Origine et histoire du Château de Verneuil
Le château de Verneuil est un château médiéval érigé sur un coteau dominant la commune de Verneuil, dans la Nièvre (Bourgogne-Franche-Comté). Sa construction initiale remonte au XIVe siècle, comme en témoigne une mention de 1309 dans l’Inventaire des Titres de Nevers de Michel de Marolles, où Guyot de La Perrière, fils d’Hugues, est cité comme premier propriétaire pour « les maisons de la Boue et de Verneuil ». L’édifice, alors qualifié de « maison fort », est agrandi au fil des siècles, notamment au XVe siècle avec l’ajout de tours d’angle et de systèmes défensifs comme des assommoirs et des archères.
L’architecture actuelle repose sur une plate-forme carrée de 30 mètres de côté, entourée à l’origine de fossés aujourd’hui comblés.

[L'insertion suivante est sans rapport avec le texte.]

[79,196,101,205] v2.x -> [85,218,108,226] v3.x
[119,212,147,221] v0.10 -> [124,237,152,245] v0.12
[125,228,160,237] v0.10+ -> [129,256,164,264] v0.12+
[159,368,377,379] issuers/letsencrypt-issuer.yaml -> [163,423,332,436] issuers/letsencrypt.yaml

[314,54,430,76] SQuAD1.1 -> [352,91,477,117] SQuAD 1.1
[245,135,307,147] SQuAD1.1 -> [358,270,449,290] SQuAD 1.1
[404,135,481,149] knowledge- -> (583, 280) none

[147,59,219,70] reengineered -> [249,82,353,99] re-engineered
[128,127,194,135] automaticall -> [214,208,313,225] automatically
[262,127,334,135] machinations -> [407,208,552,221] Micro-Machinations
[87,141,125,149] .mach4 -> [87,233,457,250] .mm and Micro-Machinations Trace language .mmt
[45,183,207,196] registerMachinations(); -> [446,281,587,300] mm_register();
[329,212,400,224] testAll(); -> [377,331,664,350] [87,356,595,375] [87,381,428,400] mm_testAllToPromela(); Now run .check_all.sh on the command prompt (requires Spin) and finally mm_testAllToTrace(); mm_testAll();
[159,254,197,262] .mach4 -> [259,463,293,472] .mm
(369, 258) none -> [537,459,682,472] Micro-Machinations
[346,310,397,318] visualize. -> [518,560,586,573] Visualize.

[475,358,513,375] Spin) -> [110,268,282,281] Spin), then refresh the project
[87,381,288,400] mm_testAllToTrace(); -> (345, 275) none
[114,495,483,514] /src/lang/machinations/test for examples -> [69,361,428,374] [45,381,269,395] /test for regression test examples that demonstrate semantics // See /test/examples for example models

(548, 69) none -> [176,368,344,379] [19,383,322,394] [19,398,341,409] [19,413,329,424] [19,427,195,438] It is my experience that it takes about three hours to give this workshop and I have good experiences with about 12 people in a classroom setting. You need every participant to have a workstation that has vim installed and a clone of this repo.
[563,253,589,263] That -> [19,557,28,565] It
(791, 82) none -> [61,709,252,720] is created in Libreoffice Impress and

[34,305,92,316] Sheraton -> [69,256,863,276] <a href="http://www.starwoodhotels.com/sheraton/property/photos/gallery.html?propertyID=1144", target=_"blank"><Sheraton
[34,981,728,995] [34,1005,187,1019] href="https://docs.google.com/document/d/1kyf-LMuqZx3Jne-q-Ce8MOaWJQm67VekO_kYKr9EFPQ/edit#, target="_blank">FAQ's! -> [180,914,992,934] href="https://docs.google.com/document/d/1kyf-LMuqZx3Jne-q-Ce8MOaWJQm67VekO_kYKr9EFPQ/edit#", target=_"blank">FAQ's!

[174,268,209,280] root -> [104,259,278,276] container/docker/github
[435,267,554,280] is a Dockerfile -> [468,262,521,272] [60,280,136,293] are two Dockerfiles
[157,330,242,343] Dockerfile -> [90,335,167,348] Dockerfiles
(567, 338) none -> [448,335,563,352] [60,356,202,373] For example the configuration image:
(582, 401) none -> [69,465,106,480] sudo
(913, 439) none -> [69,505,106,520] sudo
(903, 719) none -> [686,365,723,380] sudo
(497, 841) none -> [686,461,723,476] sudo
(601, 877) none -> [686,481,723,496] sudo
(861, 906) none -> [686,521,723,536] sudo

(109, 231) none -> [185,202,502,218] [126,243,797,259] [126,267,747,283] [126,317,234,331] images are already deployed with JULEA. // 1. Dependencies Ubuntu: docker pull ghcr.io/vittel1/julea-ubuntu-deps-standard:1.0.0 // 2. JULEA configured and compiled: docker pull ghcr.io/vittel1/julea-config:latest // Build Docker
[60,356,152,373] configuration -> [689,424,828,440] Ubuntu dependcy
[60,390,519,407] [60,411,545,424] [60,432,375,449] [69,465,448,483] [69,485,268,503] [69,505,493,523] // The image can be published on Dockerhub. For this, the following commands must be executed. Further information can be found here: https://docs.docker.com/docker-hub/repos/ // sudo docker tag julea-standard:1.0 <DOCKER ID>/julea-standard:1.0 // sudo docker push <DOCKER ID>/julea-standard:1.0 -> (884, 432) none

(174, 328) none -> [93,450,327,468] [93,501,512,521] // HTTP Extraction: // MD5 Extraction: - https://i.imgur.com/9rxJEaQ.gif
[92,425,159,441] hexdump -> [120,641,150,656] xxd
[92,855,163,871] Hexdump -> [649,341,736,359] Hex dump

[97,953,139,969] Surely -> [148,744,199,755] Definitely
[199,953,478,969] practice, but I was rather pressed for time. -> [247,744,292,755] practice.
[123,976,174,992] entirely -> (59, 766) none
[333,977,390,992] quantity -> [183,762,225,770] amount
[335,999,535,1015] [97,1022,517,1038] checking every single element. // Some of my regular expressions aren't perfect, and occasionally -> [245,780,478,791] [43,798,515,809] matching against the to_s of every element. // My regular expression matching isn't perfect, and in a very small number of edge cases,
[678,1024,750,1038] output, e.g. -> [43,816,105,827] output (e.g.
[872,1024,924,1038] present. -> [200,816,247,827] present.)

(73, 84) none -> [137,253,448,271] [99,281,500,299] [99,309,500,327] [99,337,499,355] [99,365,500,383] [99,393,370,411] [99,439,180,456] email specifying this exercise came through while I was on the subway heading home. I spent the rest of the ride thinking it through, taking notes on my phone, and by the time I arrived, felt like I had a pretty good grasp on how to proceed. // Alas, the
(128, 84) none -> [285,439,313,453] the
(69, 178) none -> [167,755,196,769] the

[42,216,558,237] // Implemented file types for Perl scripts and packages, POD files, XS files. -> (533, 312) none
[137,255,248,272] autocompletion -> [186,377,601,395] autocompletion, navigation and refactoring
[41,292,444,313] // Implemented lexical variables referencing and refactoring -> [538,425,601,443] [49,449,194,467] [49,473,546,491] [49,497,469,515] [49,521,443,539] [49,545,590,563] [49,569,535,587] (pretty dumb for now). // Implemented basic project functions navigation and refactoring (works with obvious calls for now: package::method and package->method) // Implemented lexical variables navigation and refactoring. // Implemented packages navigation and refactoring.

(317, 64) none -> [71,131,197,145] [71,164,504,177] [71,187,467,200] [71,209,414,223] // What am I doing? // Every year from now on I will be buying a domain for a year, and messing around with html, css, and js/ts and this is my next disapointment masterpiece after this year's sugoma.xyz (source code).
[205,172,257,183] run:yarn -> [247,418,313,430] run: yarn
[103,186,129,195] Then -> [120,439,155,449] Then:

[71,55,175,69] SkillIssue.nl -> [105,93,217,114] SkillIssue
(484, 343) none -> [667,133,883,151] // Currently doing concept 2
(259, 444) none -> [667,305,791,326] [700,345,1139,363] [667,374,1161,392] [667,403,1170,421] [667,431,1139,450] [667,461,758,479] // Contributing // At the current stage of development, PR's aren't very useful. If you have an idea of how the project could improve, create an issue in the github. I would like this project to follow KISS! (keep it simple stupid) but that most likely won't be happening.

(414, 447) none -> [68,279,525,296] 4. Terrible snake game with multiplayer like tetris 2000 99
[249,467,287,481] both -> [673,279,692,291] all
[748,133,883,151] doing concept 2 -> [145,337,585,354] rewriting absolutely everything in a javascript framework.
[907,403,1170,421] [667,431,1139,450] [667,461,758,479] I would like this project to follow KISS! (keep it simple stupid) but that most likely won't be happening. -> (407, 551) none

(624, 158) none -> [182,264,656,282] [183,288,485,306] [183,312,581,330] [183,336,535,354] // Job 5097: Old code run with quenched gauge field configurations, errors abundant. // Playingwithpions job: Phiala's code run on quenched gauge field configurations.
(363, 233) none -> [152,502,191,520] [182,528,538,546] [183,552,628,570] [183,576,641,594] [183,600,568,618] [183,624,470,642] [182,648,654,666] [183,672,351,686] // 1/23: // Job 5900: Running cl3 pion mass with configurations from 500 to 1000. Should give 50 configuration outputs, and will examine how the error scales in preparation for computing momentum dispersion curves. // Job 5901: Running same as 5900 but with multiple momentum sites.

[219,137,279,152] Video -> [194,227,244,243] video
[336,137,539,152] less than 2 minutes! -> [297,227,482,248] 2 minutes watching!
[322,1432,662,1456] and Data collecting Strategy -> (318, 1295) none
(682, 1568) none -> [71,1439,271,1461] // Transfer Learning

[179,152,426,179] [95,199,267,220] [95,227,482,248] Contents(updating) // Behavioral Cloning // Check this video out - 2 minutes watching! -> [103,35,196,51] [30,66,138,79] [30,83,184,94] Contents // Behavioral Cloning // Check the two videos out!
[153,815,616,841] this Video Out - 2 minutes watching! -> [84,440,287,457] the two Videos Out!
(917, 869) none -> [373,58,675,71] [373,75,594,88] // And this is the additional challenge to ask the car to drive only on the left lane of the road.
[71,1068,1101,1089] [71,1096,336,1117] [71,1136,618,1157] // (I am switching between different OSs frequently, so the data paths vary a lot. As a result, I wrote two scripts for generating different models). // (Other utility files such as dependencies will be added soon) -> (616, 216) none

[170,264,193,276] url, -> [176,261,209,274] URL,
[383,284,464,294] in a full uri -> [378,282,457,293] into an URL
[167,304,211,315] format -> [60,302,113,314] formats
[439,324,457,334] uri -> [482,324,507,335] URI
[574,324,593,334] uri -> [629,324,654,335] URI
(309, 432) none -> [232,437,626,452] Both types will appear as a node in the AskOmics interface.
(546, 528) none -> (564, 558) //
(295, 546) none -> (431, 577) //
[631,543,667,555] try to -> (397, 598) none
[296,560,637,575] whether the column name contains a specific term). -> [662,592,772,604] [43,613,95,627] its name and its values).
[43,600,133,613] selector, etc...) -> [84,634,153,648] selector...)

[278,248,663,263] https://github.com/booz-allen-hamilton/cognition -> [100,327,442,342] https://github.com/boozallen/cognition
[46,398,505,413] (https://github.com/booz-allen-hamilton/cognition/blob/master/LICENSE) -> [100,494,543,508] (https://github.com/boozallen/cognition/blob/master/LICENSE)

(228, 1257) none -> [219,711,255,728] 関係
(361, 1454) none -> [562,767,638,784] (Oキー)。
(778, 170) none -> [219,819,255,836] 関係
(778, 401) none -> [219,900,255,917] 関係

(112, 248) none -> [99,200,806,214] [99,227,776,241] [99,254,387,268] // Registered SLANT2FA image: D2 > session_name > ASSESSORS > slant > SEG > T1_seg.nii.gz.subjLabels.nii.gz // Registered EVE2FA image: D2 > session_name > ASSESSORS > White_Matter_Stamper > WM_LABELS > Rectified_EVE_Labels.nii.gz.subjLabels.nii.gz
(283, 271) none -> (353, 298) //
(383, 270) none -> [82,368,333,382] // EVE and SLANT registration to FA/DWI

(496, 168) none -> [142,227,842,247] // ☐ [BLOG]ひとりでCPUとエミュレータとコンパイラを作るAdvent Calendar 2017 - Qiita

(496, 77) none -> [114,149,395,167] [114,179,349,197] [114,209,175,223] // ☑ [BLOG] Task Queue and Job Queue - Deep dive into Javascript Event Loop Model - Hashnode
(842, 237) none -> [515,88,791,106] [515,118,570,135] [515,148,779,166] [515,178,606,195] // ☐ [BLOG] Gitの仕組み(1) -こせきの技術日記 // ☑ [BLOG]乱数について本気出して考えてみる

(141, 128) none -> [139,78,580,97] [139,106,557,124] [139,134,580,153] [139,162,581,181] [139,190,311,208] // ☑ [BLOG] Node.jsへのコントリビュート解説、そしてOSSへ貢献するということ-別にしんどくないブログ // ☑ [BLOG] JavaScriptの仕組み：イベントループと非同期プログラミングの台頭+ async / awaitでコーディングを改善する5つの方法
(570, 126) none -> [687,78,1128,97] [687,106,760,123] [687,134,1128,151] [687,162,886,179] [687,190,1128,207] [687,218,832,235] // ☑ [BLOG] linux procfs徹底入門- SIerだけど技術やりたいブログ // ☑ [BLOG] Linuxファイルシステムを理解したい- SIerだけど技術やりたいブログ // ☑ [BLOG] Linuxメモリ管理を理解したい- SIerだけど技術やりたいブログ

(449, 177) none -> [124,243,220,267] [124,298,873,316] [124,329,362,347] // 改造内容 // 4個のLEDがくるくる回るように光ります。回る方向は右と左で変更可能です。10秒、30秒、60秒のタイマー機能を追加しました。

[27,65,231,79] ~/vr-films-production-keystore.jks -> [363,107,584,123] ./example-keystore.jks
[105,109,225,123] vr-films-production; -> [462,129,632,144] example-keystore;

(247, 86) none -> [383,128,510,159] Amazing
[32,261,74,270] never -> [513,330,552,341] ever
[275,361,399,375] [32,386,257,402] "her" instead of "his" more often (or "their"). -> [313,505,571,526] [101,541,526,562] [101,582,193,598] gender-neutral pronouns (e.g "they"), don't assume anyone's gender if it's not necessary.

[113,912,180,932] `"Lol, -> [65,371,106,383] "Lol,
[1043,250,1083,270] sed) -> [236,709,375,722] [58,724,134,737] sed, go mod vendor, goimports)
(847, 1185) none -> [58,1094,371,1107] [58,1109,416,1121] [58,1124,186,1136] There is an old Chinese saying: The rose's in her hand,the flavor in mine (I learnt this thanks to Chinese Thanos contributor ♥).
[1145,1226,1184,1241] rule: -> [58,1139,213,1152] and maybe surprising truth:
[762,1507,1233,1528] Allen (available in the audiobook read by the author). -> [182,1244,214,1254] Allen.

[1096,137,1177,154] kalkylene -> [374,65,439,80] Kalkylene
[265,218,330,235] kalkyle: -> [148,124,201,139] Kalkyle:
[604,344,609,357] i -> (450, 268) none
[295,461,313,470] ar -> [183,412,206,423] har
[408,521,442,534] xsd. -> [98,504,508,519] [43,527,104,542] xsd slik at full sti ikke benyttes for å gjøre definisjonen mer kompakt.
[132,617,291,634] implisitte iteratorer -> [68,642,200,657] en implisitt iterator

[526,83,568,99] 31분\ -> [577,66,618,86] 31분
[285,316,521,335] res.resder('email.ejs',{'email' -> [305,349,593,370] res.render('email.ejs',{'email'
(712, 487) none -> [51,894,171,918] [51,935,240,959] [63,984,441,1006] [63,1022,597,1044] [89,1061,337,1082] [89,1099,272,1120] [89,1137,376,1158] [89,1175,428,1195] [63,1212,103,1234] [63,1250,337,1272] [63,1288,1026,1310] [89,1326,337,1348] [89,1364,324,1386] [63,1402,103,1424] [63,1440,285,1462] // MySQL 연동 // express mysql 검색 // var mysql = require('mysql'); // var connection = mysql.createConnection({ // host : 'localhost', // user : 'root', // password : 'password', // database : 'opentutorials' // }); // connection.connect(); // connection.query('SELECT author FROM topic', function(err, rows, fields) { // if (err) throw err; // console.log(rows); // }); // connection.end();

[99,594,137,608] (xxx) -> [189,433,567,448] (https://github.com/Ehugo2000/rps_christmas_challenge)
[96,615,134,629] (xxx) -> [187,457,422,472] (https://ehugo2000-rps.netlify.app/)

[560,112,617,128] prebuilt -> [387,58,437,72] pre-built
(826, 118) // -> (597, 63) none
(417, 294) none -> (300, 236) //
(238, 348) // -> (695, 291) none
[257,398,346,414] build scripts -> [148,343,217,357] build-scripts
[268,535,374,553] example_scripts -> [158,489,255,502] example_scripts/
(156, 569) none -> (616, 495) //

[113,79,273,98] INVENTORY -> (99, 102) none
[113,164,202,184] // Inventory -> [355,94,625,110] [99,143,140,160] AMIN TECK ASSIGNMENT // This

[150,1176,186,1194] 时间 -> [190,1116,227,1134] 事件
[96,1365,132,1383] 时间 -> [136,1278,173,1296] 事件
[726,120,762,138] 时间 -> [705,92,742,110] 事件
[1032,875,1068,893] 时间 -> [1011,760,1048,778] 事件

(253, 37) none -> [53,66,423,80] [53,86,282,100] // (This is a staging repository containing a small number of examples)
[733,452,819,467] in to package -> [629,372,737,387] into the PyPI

Quatre tours marquent les angles, dont une tour principale du XIVe siècle, la mieux conservée, dotée de meurtrières et d’une baie Renaissance ornée de pilastres cannelés. Le corps de logis, relié aux tours sud, date du XVe siècle, tandis qu’une aile du XVIIe siècle, à deux étages et comble éclairé par une lucarne à ailerons, témoigne de modifications ultérieures. À l’ouest, subsistent des vestiges de la courtine et une tour ronde à toit conique, percée d’archères. Un colombier et une ferme, intégrés à l’ensemble, rappellent l’ancienne basse-cour.
La seigneurie de Verneuil change plusieurs fois de mains par alliances matrimoniales. En 1309, Guyot de La Perrière en est le premier détenteur connu. La famille conserve le château jusqu’en 1424, date à laquelle Alix de La Perrière, petite-fille de Hugues, l’apporte en dot à Jean III de La Rivière. Par héritages successifs, le domaine passe aux familles de Digoine, de Fontenay, puis de Babute et de Bonnay. En 1662, François Léonard de Bonnay, dernier seigneur de la lignée, épouse Catherine de Maumigny, dont le neveu Paul hérite du château. La famille de Maumigny, puis de Cordon après le mariage de Marie de Maumigny avec Joseph-Marie de Cordon en 1865, conserve Verneuil malgré la Révolution, ajoutant au XVIIIe siècle un corps de logis Renaissance.
Le château est partiellement inscrit aux monuments historiques depuis le 12 mars 1991, couvrant ses façades, toitures, la ferme et son colombier. Les sources littéraires, comme les travaux de Georges Richard de Soultrait ou d’Adolphe de Mullot de Villenaut, documentent son histoire liée à la noblesse nivernaise, tandis que son architecture reflète les évolutions défensives et résidentielles entre Moyen Âge et époque moderne.